On the Analysis of Non-euclidean data: Sparsification, Classification and Generation
Ye, Yang
Citations
Abstract
In light of the groundbreaking achievements of convolutional neural networks (CNNs) in 2D image processing, there has been a pronounced interest in adapting these methods to non-Euclidean data, such as graphs and 3D geometric data. Point clouds, in particular, present unique challenges as they are sparse, unordered, and locality-sensitive, making the adaptation of CNNs to point cloud processing a non-trivial task. Similar challenges are encountered in the context of graph data. Consequently, the exploration of extending successful neural processing paradigms from 2D images to these non-Euclidean domains has emerged as a vibrant and dynamic research area.

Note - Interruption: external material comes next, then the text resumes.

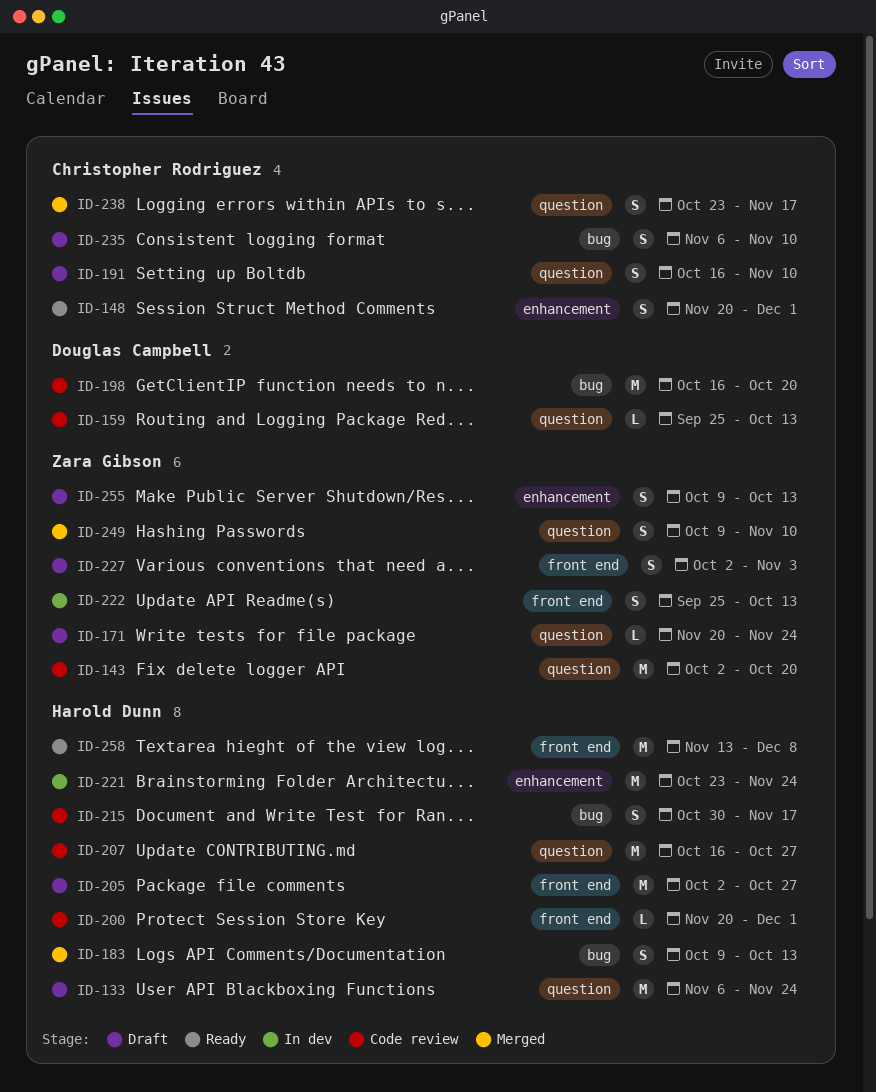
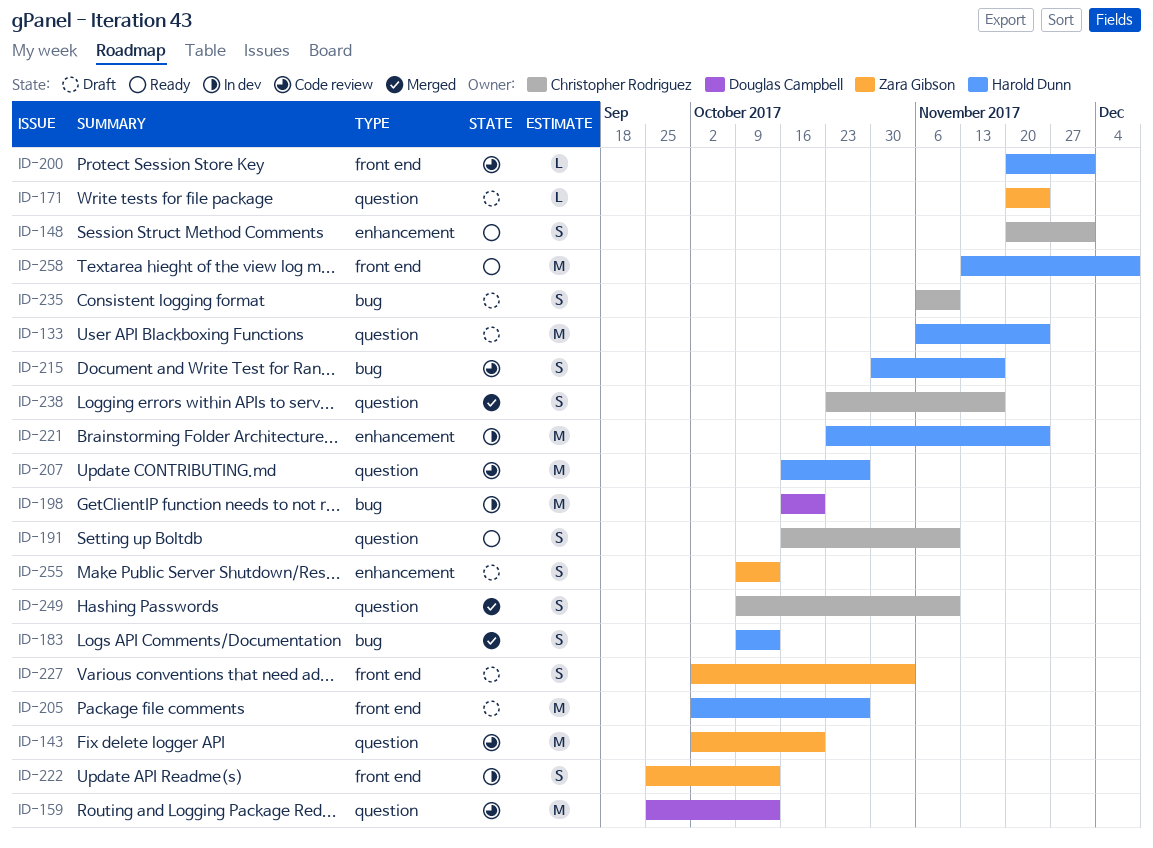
ID-159, estimate: L -> M
ID-191, status: Draft -> Ready
ID-198, status: Code review -> In dev
ID-249, owner: Zara Gibson -> Christopher Rodriguez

This thesis focuses on advancing graph neural networks (GNNs) and analyzing 3D point clouds, emphasizing sparsification, classification and generation. For graph neural networks, a significant contribution is the introduction of Sparse Graph Attention Networks (SGAT), integrating a sparse attention mechanism into graph attention networks (GATs) through $L_0$-norm regularization. SGAT excels in edge removal (50\%-80\% on large graphs), enhancing interpretability without compromising performance on assortative graphs and improving it on disassortative graphs. In 3D point cloud analysis, an autoregressive approach, APSNet, formulates task-oriented point cloud sampling as a sequential generation process, and develops an attention-based point cloud sampling network that optimally samples 8 points out of 1024, tailoring the process for tasks like 3D point cloud classification, reconstruction, and registration. Extending into a non-autoregressive method, PTSNet, a point transformer, utilizes a transformer-based dynamic query generator. This innovation enables PTSNet to capture long-range correlations, mitigating issues like gradient vanishing and reducing duplicate samples compared to LSTM-based methods. Lastly, the thesis proposes GDPNet, first hybrid Generative and Discriminative PointNet, extending the Joint Energy-based Model (JEM) for point cloud generation and classification. GDPNet retains strong discriminative power of modern PointNet classifiers, while generating point cloud samples rivaling state-of-the-art generative approaches.